### [Selected excerpt]

The Boulder Valley School District No. Re2 is a school district in Colorado, headquartered in the BVSD Education Center in unincorporated Boulder County, near Boulder. The district serves Boulder, Gold Hill, Jamestown, Lafayette, Louisville, Nederland, Superior, and Ward. Its area also includes portions of Broomfield and Erie.

The Boulder Valley Board of Education officially appointed Rob Anderson to be the superintendent on July 1, 2018. Anderson previously was the Deputy Superintendent of Academics in the Fulton County School System. Anderson has been an educator since 1997 having previously worked in the State of Florida before Georgia.

Anderson replaced Cindy Stevenson, the ex-head of Jefferson County Public Schools, who had been hired as the interim superintendent on June 19, 2017.  Stevenson succeeded Bruce K. Messinger who was fired on May 9, 2017 over unspecified complaint.

Boulder Valley is known for being one of the highest paying districts in the state of Colorado. In 2018, teachers in the district were reportedly paid 45 percent above the state average. The average teacher salary was $75,000.

History
Prior to the School District Organization Act of 1957 passed by the Colorado Legislature, Boulder County was served by multiple local school districts. The consolidation of many smaller districts resulted from the Act and by 1960, Boulder County was served by two reorganized school districts. Boulder Valley School District RE-2 serves the southern half of the county; Saint Vrain Valley School District RE-1J, the northern half. One of Boulder Valley's oldest schools, Whittier International Elementary School, is the oldest continuously-operating school in Boulder County. In 1882, the school opened under the name "the Pine Street School" but was later renamed  “Whittier” after the poet John Greenleaf Whittier, who kept a correspondence with the students.

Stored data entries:
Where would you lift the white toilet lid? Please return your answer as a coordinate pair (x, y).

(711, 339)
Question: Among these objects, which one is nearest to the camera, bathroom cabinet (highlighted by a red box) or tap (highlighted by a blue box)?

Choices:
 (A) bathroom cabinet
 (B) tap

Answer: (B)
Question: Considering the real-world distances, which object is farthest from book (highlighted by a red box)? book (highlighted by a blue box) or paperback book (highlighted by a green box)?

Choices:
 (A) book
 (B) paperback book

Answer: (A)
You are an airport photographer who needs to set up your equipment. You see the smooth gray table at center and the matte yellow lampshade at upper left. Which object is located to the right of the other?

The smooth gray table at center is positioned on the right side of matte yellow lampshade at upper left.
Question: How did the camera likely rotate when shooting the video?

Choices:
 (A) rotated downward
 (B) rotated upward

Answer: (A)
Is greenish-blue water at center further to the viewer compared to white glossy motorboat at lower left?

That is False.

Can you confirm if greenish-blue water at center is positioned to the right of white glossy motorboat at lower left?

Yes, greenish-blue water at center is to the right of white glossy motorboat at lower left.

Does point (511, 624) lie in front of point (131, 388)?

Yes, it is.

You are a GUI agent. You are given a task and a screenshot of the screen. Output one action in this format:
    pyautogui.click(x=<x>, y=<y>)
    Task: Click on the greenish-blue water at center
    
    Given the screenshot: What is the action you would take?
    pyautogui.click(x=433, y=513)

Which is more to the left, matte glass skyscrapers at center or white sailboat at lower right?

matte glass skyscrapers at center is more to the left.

### [Challenges]
1. Edit the Boulder Valley School District text from the words containing "The Boulder Valley Board" through the words ending with "salary was $75,000.", with "interim" changed to "acting".
2. Resume the Boulder Valley School District text after its last sentence and keep writing.

### [Task-by-task results]
1.
The Boulder Valley Board of Education officially appointed Rob Anderson to be the superintendent on July 1, 2018. Anderson previously was the Deputy Superintendent of Academics in the Fulton County School System. Anderson has been an educator since 1997 having previously worked in the State of Florida before Georgia.

Anderson replaced Cindy Stevenson, the ex-head of Jefferson County Public Schools, who had been hired as the acting superintendent on June 19, 2017.  Stevenson succeeded Bruce K. Messinger who was fired on May 9, 2017 over unspecified complaint.

Boulder Valley is known for being one of the highest paying districts in the state of Colorado. In 2018, teachers in the district were reportedly paid 45 percent above the state average. The average teacher salary was $75,000.

2.
Community programs
Community courses and extended day care opportunities are provided to district residents by Community Schools, an organization that uses tuition and facility-use fees for operational expenses. It operates four programs: Lifelong Learning, which offers courses for adults and children; Kindergarten Care, which offers extended child care for kindergarten students, the School Age Program, which offers before and after school programs and summer day camps for elementary school students; and the BVSD Facility Use Program, which makes school facilities available to the public. Other programs offered by BVSD include: Safe Routes to School, which aims to reduce traffic congestion around schools and promote healthy lifestyles; and the Boulder Valley Safe Schools Coalition, which aims to ensure each school is a place where everyone can belong. One of BVSD's values is to "respect the inherent value of each student and incorporate the strengths and diversity of students, families, staff and communities." and supports that value through American Indian education, language support, and a seal of bi-literacy recognition.

Schools
Boulder Valley has 56 schools in total. This includes 8 top ranking high schools in the state of Colorado, according to the US News rankings.

Elementary schools

Middle schools

High school

Bond project
In 2006, $296.8 million was approved for district facility improvements by the voters of the Boulder Valley School District. The bond planned to cover 63 projects. There were several themes formed in respect to the types of fixes needed in each school: improve the physical condition of buildings, educational functionality improvements, replacement schools, safe/healthy/comfortable schools, educational innovation, early childhood education, operational efficiency/functionality, enrollment growth in east county, and energy efficiency/sustainability. There are three phases planned, with the most needed changes in the first phase. The process to identify the needs of each facility was a two year long assessment that included gathering information and public processing. The work included reviewing existing data, onsite inspections, interviews, and committee meetings.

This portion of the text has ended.